ABSURD! Lekarze chcą usunąć "antykobiecą" terminologię medyczną! "Jabłko Adama" dyskryminuje kobiety?

Australijscy lekarze przekraczają właśnie kolejną granicę postępu. Wzywają bowiem, aby nie używać niektórych nazw anatomicznych zawierających nawiązania do „mężczyzn, królów i bogów". Przekonują, że określenia takie jak „jabłko Adama" czy „ścięgno Achillesa" są... nieodpowiednie i „mizoginistyczne".
Specjalista położnik ginekolog i wykładowca anatomii z Queensland, dr Kristin Small, wpaja studentom, że nie mogą używać „nieadekwatnego i mizoginistycznego" nazewnictwa w języku medycznym. Kobieta twierdzi, że terminy te reprezentują starsze pokolenia. Nauczycielka anatomii chce, by jej studenci stosowali „bardziej praktyczne i opisowe" wyrażenia dla określenia części ciała.
– Myślę, że mamy osobisty wybór, aby zdekolonizować nasz język, a te historyczne terminy znikną – powiedziała w rozmowie z Courier Mail dr Small.
Kobieta podkreśliła, że upewnia się, iż jej studenci znają eponimy – tylko na potrzeby egzaminów. Jak dodała, jej zdaniem zawsze istnieją alternatywy dla „imienia zmarłego człowieka".
Nie jest to jednak pogląd odosobniony. Członek Rady Królewskiego Kolegium Położników i Ginekologów Australii i Nowej Zelandii, dr Nisha Khot, stwierdziła, że „pozytywne" eponimy i tak pewnego dnia staną się przestarzałe. Dr Khot uczy zatem swoich stażystów używania terminologii alternatywnej.
– Młodzi lekarze stażyści są głównie zainteresowani nauczeniem się bardziej odpowiedniego języka i często są zszokowani, gdy słyszą pochodzenie niektórych terminów medycznych – mówiła Khot.
Przykładem przestarzałego i mizoginistycznego eponimu ma być choćby „jabłko Adama". Nazwa ta bowiem pochodzi od biblijnego Adama, któremu jabłko miało utknąć w gardle. Podobne oburzenie budzi także „ścięgno Achillesa", nazwane od imienia greckiego mitologicznego wojownika.
Nie chodzi jednak tylko o nazwy części ciała. Pod lupą postępowców znalazły się także inne terminy medyczne odnoszące się do narzędzi czy procedur. Progresistom nie podoba się m.in. cięcie Pfannensteila. Swoją nazwę wzięło ono od nazwiska Hermanna Pfannenstiela, który w 1900 roku opracował i opisał nową, mniej uciążliwą metodę cięcia cesarskiego.

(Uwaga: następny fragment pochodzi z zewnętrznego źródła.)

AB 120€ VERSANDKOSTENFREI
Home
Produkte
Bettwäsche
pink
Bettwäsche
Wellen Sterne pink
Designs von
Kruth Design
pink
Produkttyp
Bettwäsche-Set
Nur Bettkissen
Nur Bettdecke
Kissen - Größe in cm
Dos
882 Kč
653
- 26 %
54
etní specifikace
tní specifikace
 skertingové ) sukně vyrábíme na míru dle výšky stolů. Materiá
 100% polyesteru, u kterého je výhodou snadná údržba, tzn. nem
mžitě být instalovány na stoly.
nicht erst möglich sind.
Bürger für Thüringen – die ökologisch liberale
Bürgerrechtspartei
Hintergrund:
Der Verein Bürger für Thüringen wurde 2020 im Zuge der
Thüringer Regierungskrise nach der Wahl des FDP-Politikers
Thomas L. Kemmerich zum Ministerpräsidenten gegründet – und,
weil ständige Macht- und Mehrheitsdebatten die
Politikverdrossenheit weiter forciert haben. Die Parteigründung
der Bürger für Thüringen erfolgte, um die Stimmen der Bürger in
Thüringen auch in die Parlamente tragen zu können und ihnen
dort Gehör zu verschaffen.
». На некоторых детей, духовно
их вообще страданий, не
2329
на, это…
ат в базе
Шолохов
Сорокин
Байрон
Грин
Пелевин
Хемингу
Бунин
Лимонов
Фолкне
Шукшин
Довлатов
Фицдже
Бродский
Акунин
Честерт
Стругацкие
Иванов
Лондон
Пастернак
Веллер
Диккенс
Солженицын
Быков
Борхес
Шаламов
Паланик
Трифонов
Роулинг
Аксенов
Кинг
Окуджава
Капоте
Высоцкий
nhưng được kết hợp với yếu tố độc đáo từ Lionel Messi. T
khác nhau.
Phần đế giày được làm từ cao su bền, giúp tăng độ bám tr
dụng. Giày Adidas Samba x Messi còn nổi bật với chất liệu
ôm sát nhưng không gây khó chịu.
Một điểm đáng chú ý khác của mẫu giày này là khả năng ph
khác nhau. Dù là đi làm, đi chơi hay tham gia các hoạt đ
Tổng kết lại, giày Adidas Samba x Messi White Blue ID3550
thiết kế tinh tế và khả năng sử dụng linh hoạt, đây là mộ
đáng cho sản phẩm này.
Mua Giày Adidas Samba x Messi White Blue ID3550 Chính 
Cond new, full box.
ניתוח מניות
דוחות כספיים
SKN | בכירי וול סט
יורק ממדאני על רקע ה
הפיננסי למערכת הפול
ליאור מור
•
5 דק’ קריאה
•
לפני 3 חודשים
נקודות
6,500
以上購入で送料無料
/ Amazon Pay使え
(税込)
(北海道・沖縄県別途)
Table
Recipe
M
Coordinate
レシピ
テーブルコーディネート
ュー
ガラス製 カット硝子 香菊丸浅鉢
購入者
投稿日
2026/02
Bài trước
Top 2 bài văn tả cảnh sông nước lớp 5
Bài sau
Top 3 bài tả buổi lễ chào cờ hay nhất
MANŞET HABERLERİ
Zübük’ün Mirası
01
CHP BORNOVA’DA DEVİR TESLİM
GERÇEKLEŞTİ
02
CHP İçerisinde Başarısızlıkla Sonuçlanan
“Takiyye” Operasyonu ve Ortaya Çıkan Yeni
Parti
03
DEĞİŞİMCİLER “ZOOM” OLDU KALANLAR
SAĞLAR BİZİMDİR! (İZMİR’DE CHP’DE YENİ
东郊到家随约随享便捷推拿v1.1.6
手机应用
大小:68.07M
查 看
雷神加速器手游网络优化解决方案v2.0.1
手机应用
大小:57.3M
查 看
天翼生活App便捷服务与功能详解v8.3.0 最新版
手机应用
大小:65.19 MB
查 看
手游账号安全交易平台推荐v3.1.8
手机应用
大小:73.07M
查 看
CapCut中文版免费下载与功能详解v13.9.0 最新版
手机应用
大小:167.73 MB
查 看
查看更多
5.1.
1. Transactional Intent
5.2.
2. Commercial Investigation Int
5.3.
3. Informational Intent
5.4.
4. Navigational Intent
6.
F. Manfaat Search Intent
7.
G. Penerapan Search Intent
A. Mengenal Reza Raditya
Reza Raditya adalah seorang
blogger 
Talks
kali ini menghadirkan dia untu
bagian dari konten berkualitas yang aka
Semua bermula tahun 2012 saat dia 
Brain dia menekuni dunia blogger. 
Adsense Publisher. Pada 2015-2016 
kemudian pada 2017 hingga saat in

Co więcej, Amerykańscy naukowcy opublikowali raport, który dla postępowców okazał się druzgocący. Wśród 700 przebadanych eponimów anatomicznych i histologicznych tylko jeden został nazwany od imienia kobiety. Dr Small jest więc oburzona faktem, że znaczna część kobiecego układu rozrodczego nazwana została od „imion martwych mężczyzn".
– Nacisk na zmiany mógł się rozpocząć w dziedzinie zdrowia kobiet, ale dyskusja toczy się teraz w szerszej społeczności zajmującej się zdrowiem. Po prostu dla lekarzy, ale także dla pacjentów, sensowne jest używanie bardziej zrozumiałych terminów – wtórowała jej dr Khot.